An engineering team at the University of California, San Diego has developed a new nanoparticle-based solar power material that eclipses previous designs.

The material is designed to absorb and convert more than 90% of the sunlight it captures, last years longer than current absorber materials and can withstand temperatures exceeding 700 degrees Celsius. Today’s solar absorber material functions at lower temperatures and needs to be overhauled almost every year for high-temperature operations.

“We wanted to create a material that absorbs sunlight that doesn’t let any of it escape. We want the black hole of sunlight,” says Sungho Jin, a professor in the department of Mechanical and Aerospace Engineering at UC San Diego's Jacobs School of Engineering.

The material does this with a “multiscale” surface structure created by using different sized particles, ranging from 10 nanometers to 10 micrometers. This allows it to capture and absorb more sunlight.

The synthesized boride-coated nanoshell material is spray-painted onto a metal substrate for thermal and mechanical testing in the lab, according to a university news release. The material’s ability to absorb sunlight was measured using instruments that take spectral measurements from visible light to infrared.
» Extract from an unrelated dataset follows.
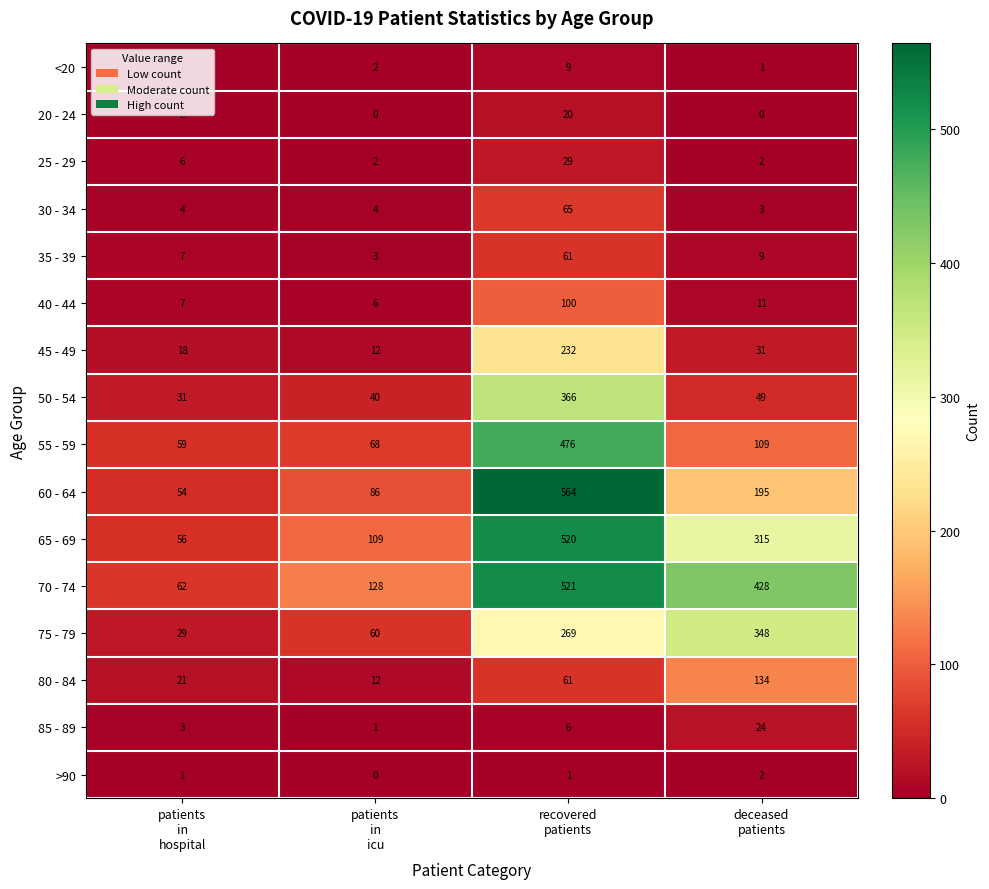

Which series has the widest spread of values?

60 - 64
The goal of this research was to develop a sun-trapping material to replace the kind being used in current concentrating solar power (CSP) electric generating plants. In most CSP systems, more than 100,000 reflective mirrors are used to aim sunlight at a tower that has been coated with light-absorbing black paint material, which is designed to minimize the loss of light and maximize light absorption.

The 3-year effort was funded by the U.S. Department of Energy’s SunShot program, which challenged UC San Diego research teams to develop a material with a longer lifecycle and higher operating temperature for “enhanced energy conversion efficiency,” according to the news release. The research team was made up of graduate students in materials science and engineering.